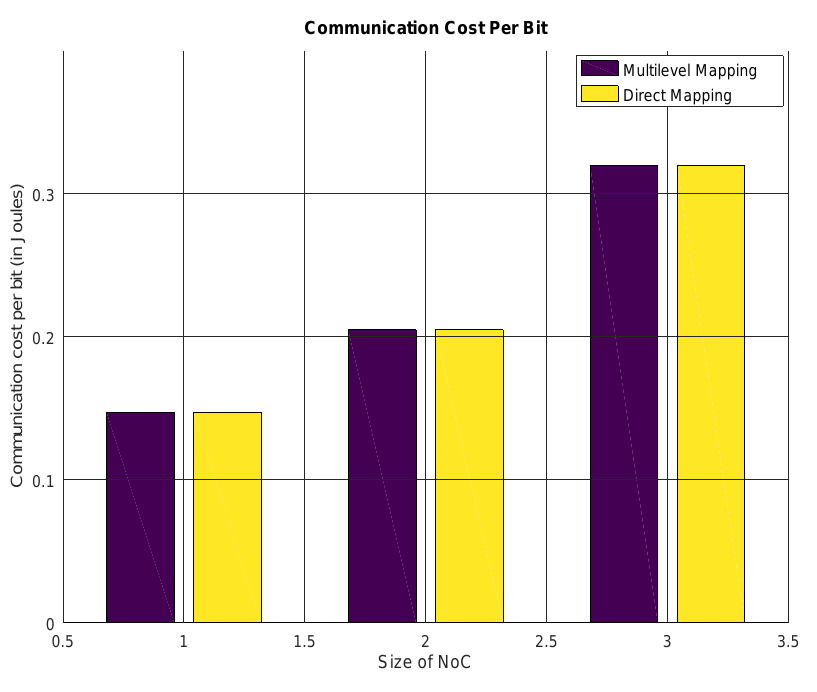
Figure 15. Communication cost per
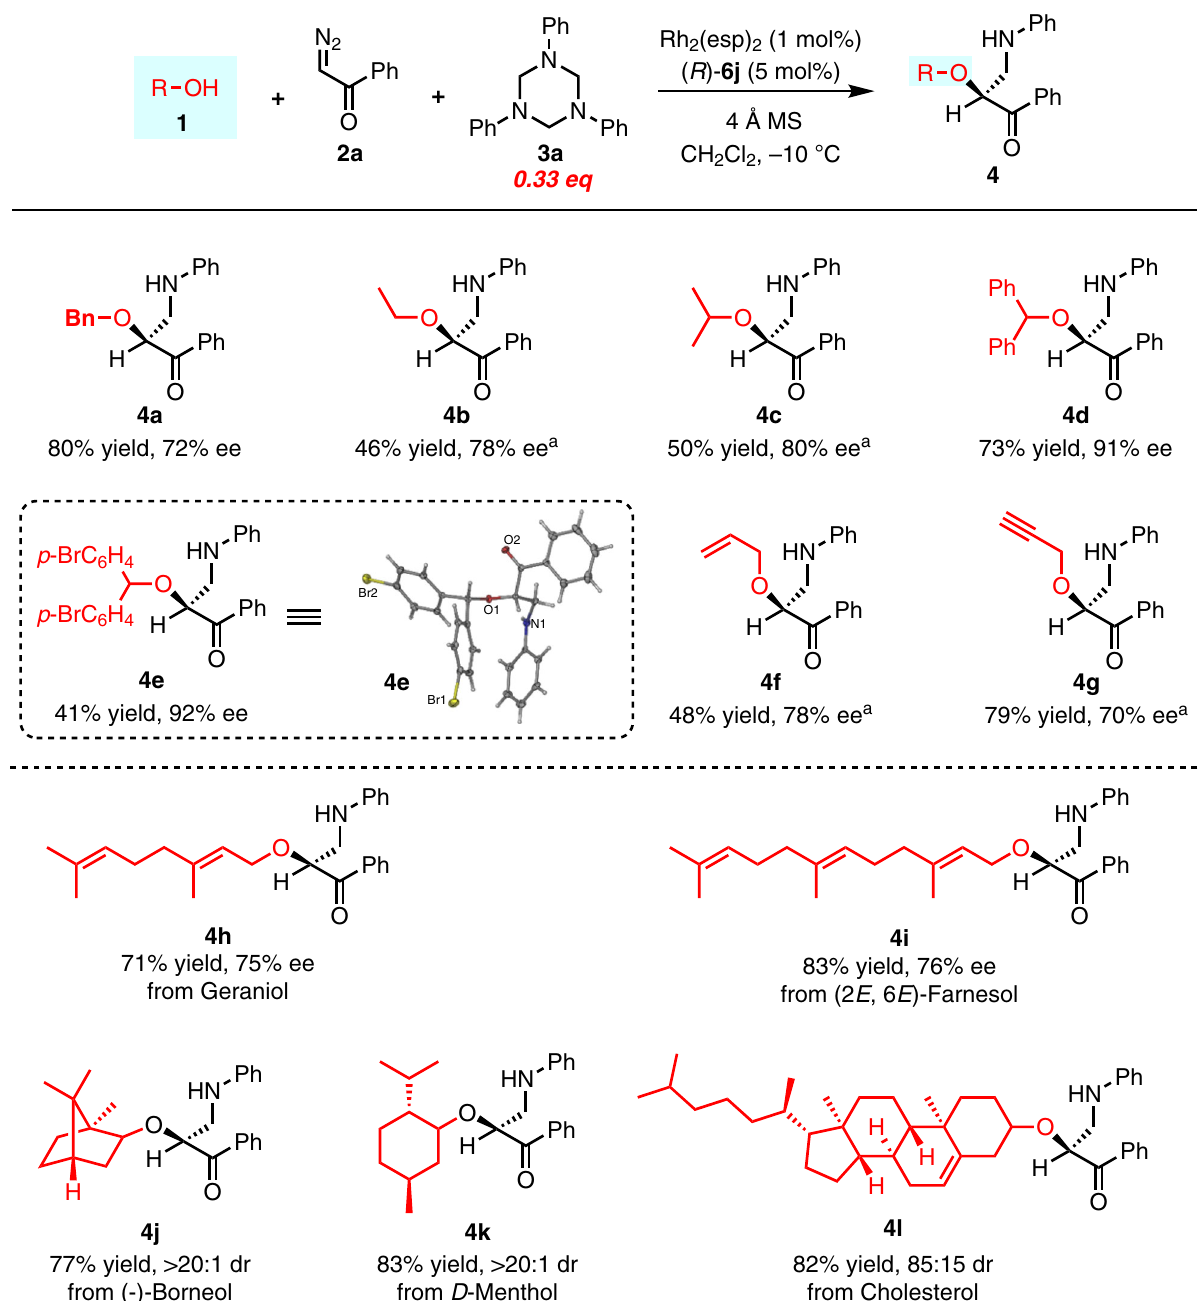
Fig. 4 Substrates scope of different alcohols. Unless otherwise noted, the reactions were run in 0.3 mmol scale of 2a , 1 : 2a : 3a = 1/1/0.33. All yields shown were based on isolated products. Ee values were determined by chiral HPLC analysis. Dr values was determined by 1 H NMR of the crude reaction mixture. a The reactions were run in 0.3 mmol scale of 2a , 1 : 2a : 3 =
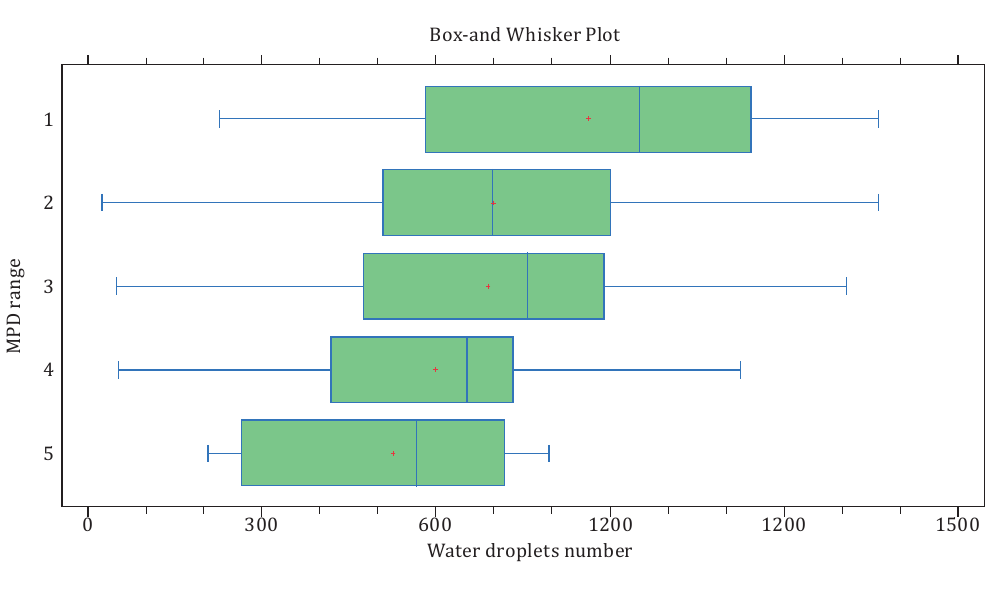
Box-and Whisker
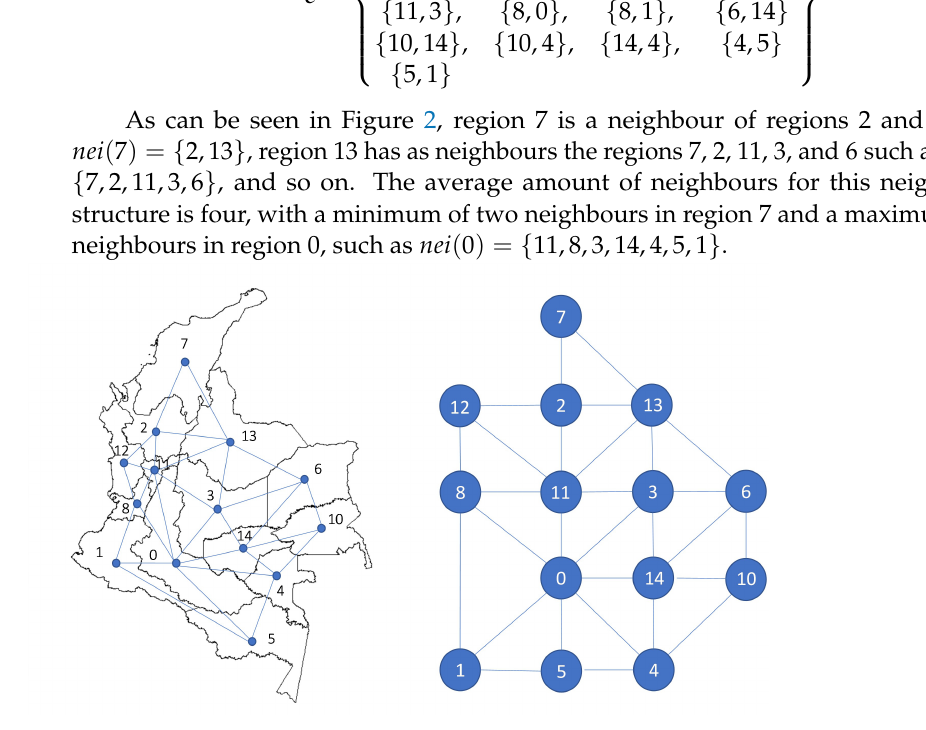
Figure 2. Neighbourhood structure relationship applied to Colombia. Regions form an irregular lattice. The left column shows the conditional dependence between the connected regions while the right column translates it to nodes.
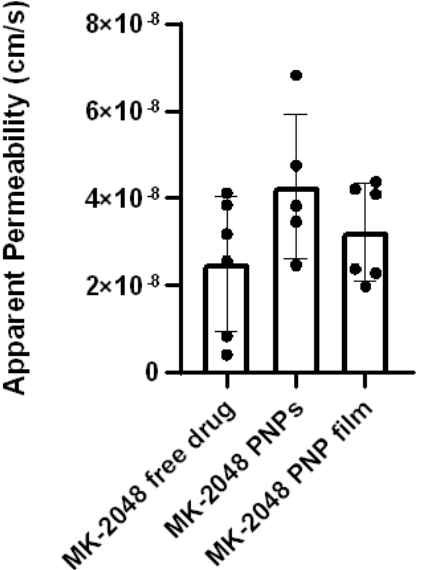
Figure 5. Ex vivo tissue permeability using In − Line Cell system for free MK − 2048 (N = 6), MK − 2048 PNP (N = 5), and MK − 2048 PNP film (N = 6). Results are reported as Mean ± SD.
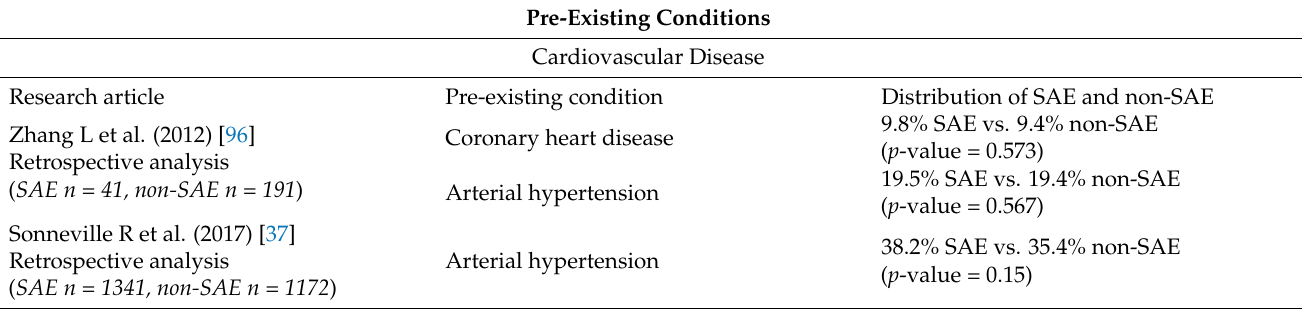
Table 2. Pre-existing conditions leading to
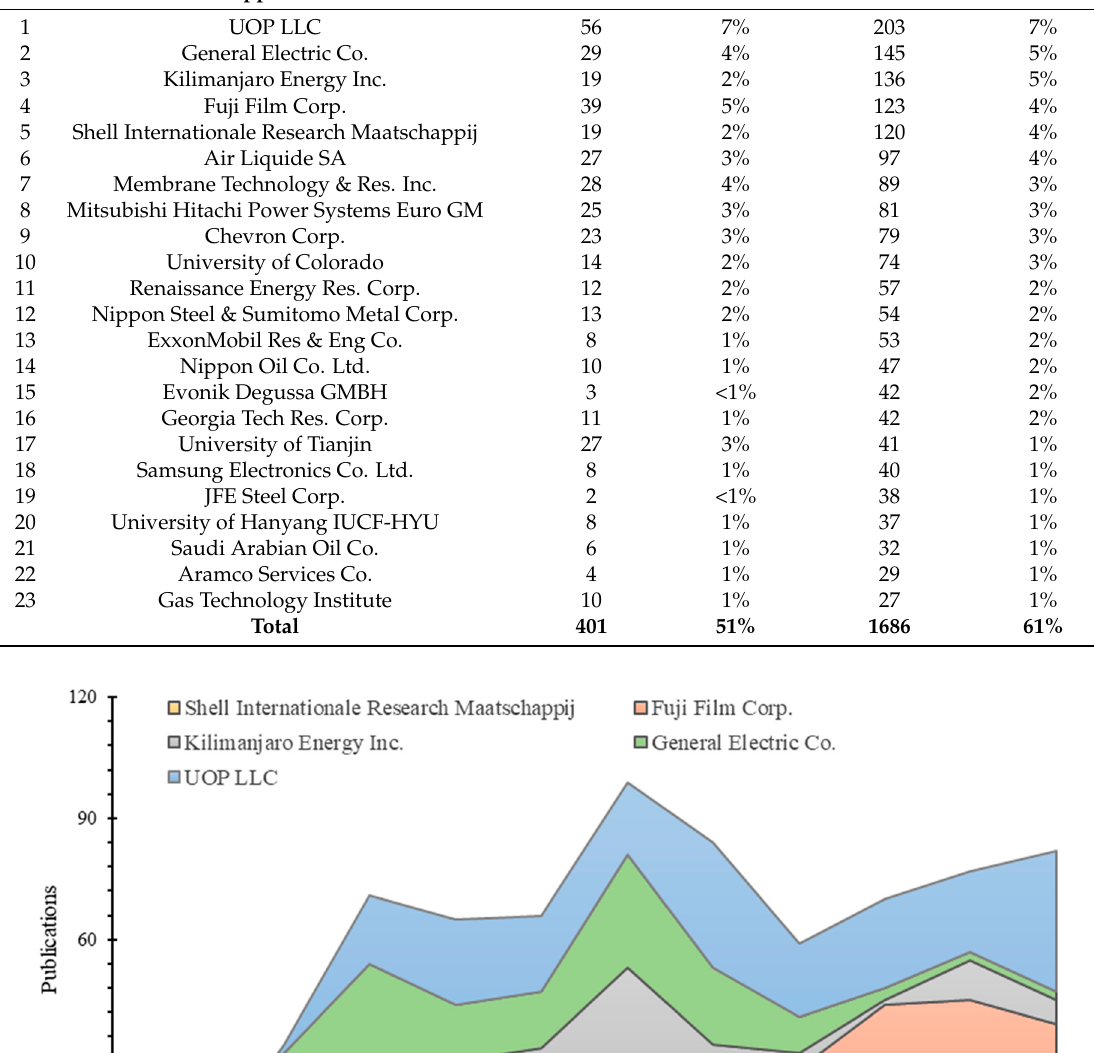
Table 2. Number of published patent families and individual patents according to the main assignees (Y02C 10/10).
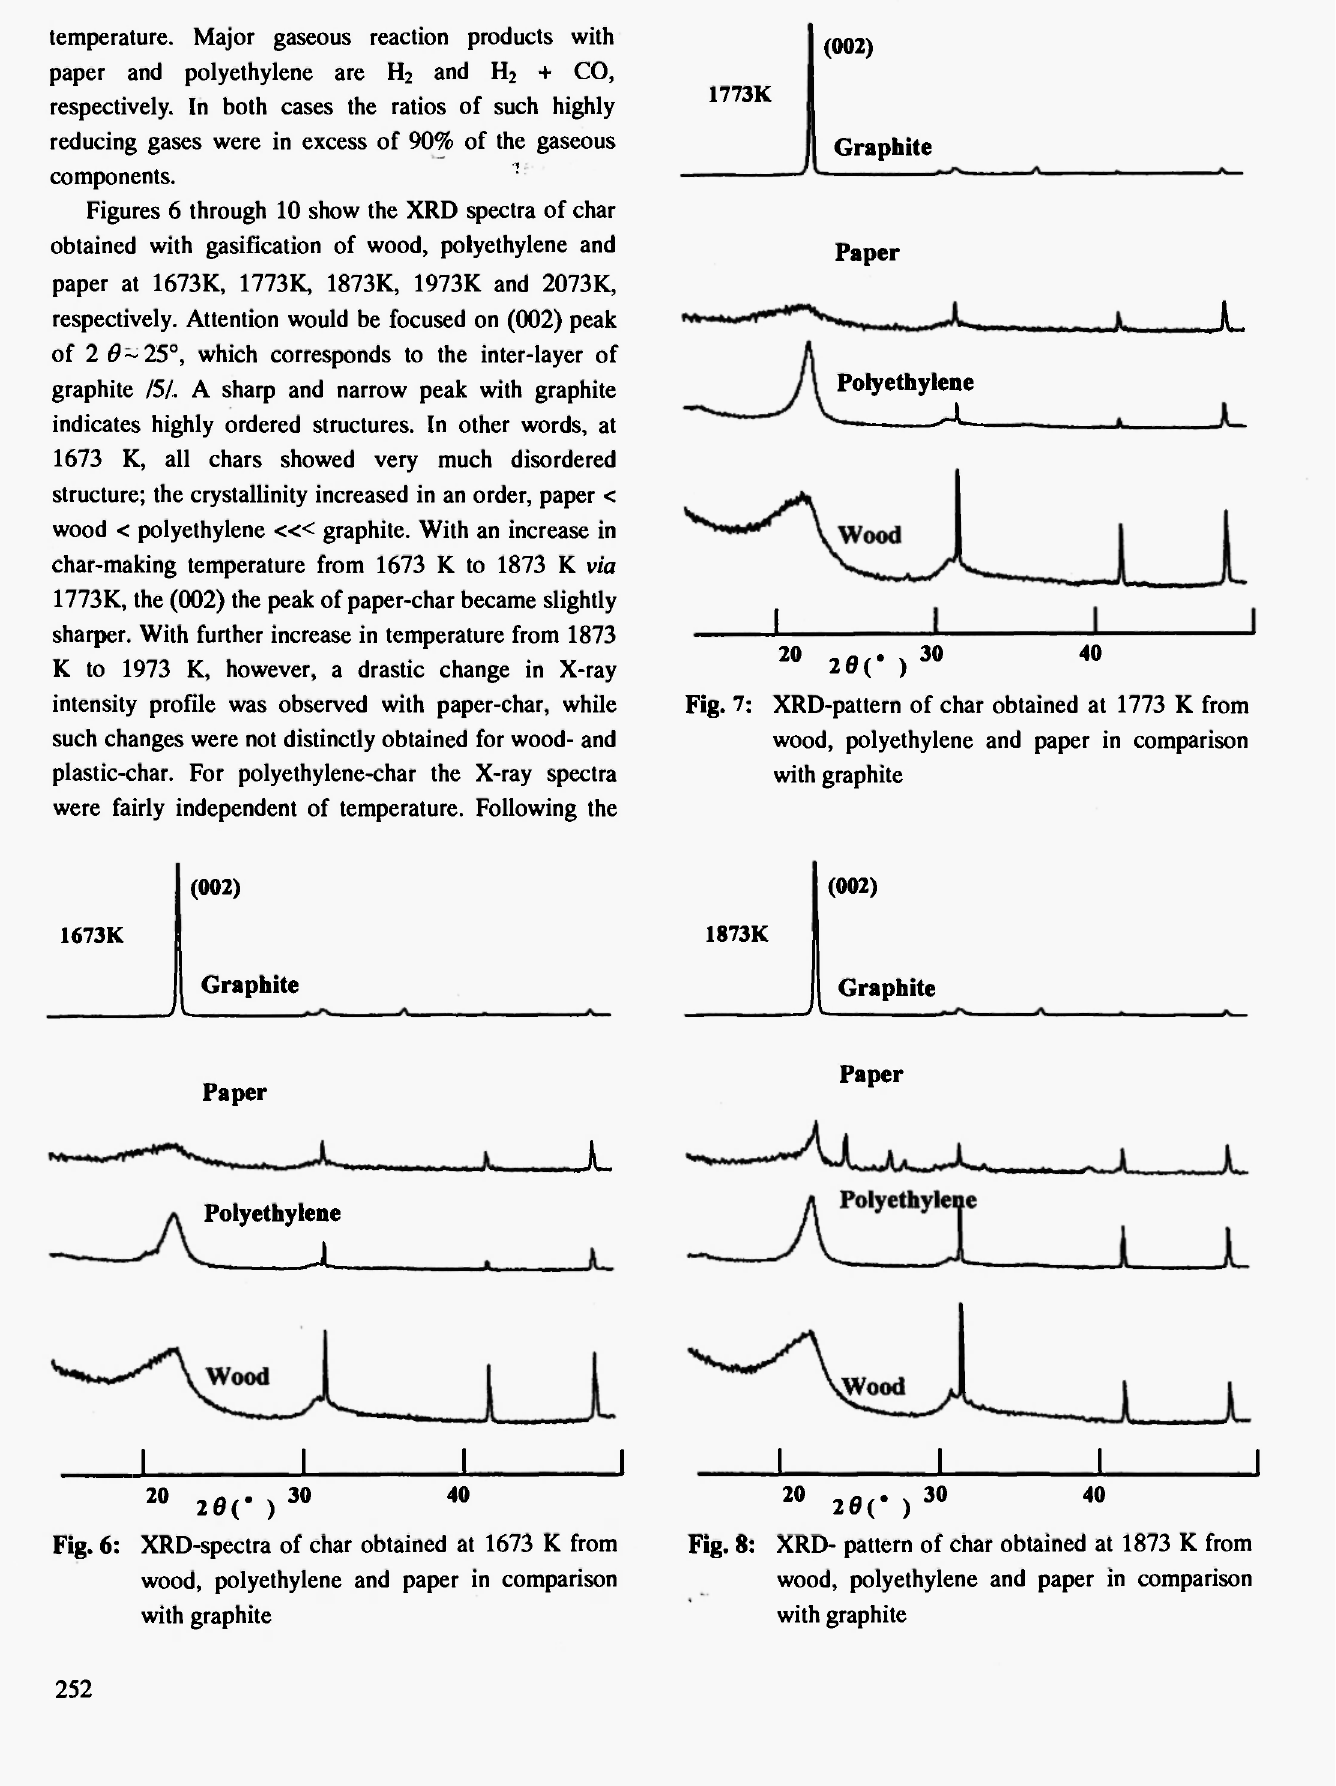
Fig. 6: XRD-spectra of char obtained at 1673 Κ from wood, polyethylene and paper in comparison with graphite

**Task**.
Write the records out again exactly; none of the pictures belong in the copy.

**Answer to this problem**.
Figure 15. Communication cost per
Fig. 4 Substrates scope of different alcohols. Unless otherwise noted, the reactions were run in 0.3 mmol scale of 2a , 1 : 2a : 3a = 1/1/0.33. All yields shown were based on isolated products. Ee values were determined by chiral HPLC analysis. Dr values was determined by 1 H NMR of the crude reaction mixture. a The reactions were run in 0.3 mmol scale of 2a , 1 : 2a : 3 =
Box-and Whisker
Figure 2. Neighbourhood structure relationship applied to Colombia. Regions form an irregular lattice. The left column shows the conditional dependence between the connected regions while the right column translates it to nodes.
Figure 5. Ex vivo tissue permeability using In − Line Cell system for free MK − 2048 (N = 6), MK − 2048 PNP (N = 5), and MK − 2048 PNP film (N = 6). Results are reported as Mean ± SD.
Table 2. Pre-existing conditions leading to
Table 2. Number of published patent families and individual patents according to the main assignees (Y02C 10/10).
Fig. 6: XRD-spectra of char obtained at 1673 Κ from wood, polyethylene and paper in comparison with graphite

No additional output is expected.